Topical delivery of 5-fluorouracil (5-FU) by 3-alkylcarbonyloxymethyl-5-FU prodrugs

Abstract

The 3-alkylcarbonyloxymethyl-5-fluorouracil (3-ACOM-5-FU) prodrugs have been characterized by their solubilities in isopropyl myristate (SIPM) and partition coefficients between IPM and pH 4.0 buffer (KIPM:AQ). Estimated SAQ values have been obtained from SAQ=SIPM/KIPM:AQ. The abilities of the prodrugs to deliver total 5-FU species from IPM suspensions through hairless mouse skin (Ji) have been evaluated in diffusion cell experiments. All of the prodrugs were much more soluble in IPM than 5-FU, and the propionyloxymethyl (C2) member of the series was almost twice as soluble in pH 4.0 buffer. Except for the acetyloxymethyl (C1) member of the series, the 3-ACOM-5-FU prodrugs exhibited greater SIPM and SAQ values than the corresponding 1-alkylcarbonyloxymethyl (1-ACOM-5-FU) prodrugs. The 3-ACOM-5-FU prodrugs that exhibited greater SIPM and SAQ values than the 1-ACOM-5-FU prodrugs also exhibited greater Ji values, except for the C2 member.
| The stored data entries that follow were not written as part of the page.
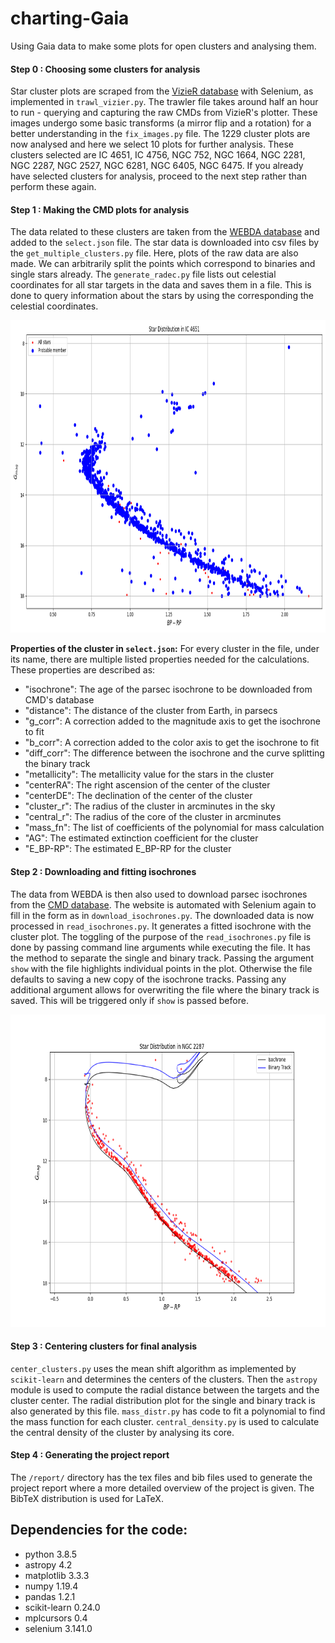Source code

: # charting-Gaia

Using Gaia data to make some plots for open clusters and analysing them. 

#### Step 0 : Choosing some clusters for analysis
Star cluster plots are scraped from the [VizieR database](http://vizier.u-strasbg.fr/viz-bin/VizieR) with Selenium, as implemented in `trawl_vizier.py`. The trawler file takes around half an hour to run - querying and capturing the raw CMDs from VizieR's plotter. These images undergo some basic transforms (a mirror flip and a rotation) for a better understanding in the `fix_images.py` file. The 1229 cluster plots are now analysed and here we select 10 plots for further analysis. These clusters selected are IC 4651, IC 4756, NGC 752, NGC 1664, NGC 2281, NGC 2287, NGC 2527, NGC 6281, NGC 6405, NGC 6475. If you already have selected clusters for analysis, proceed to the next step rather than perform these again.

#### Step 1 : Making the CMD plots for analysis
The data related to these clusters are taken from the [WEBDA database](https://webda.physics.muni.cz/navigation.html) and added to the `select.json` file. The star data is downloaded into csv files by the `get_multiple_clusters.py` file. Here, plots of the raw data are also made. We can arbitrarily split the points which correspond to binaries and single stars already. The `generate_radec.py` file lists out celestial coordinates for all star targets in the data and saves them in a file. This is done to query information about the stars by using the corresponding the celestial coordinates. 

<img src="https://raw.githubusercontent.com/sbalan7/charting-Gaia/main/report/imgs/IC%204651.png" alt="Raw Plot" height="500"/>

**Properties of the cluster in `select.json`:**
For every cluster in the file, under its name, there are multiple listed properties needed for the calculations. These properties are described as:
* "isochrone": The age of the parsec isochrone to be downloaded from CMD's database
* "distance": The distance of the cluster from Earth, in parsecs
* "g_corr": A correction added to the magnitude axis to get the isochrone to fit
* "b_corr": A correction added to the color axis to get the isochrone to fit
* "diff_corr": The difference between the isochrone and the curve splitting the binary track
* "metallicity": The metallicity value for the stars in the cluster
* "centerRA": The right ascension of the center of the cluster
* "centerDE": The declination of the center of the cluster
* "cluster_r": The radius of the cluster in arcminutes in the sky
* "central_r": The radius of the core of the cluster in arcminutes
* "mass_fn": The list of coefficients of the polynomial for mass calculation
* "AG": The estimated extinction coefficient for the cluster
* "E_BP-RP": The estimated E_BP-RP for the cluster

#### Step 2 : Downloading and fitting isochrones
The data from WEBDA is then also used to download parsec isochrones from the [CMD database](http://stev.oapd.inaf.it/cgi-bin/cmd). The website is automated with Selenium again to fill in the form as in `download_isochrones.py`. The downloaded data is now processed in `read_isochrones.py`. It generates a fitted isochrone with the cluster plot. The toggling of the purpose of the `read_isochrones.py` file is done by passing command line arguments while executing the file. It has the method to separate the single and binary track. Passing the argument `show` with the file highlights individual points in the plot. Otherwise the file defaults to saving a new copy of the isochrone tracks. Passing any additional argument allows for overwriting the file where the binary track is saved. This will be triggered only if `show` is passed before. 

<img src="https://raw.githubusercontent.com/sbalan7/charting-Gaia/main/report/imgs/NGC%202287.png" alt="Fitted Isochrone" height="500"/>

#### Step 3 : Centering clusters for final analysis
`center_clusters.py` uses the mean shift algorithm as implemented by `scikit-learn` and determines the centers of the clusters. Then the `astropy` module is used to compute the radial distance between the targets and the cluster center. The radial distribution plot for the single and binary track is also generated by this file. `mass_distr.py` has code to fit a polynomial to find the mass function for each cluster. `central_density.py` is used to calculate the central density of the cluster by analysing its core.

#### Step 4 : Generating the project report
The `/report/` directory has the tex files and bib files used to generate the project report where a more detailed overview of the project is given. The BibTeX distribution is used for LaTeX.


## Dependencies for the code:
* python 3.8.5
* astropy 4.2
* matplotlib 3.3.3
* numpy 1.19.4
* pandas 1.2.1
* scikit-learn 0.24.0
* mplcursors 0.4
* selenium 3.141.0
The C2 member also gave the largest error in predicting Ji using the transformed Potts-Guy equation. All of the 3-ACOM-5-FU prodrugs delivered more 5-FU as a percentage of Ji than the 1-ACOM-5-FU prodrugs but were not more effective as a series at targeting dermal as opposed to transdermal delivery.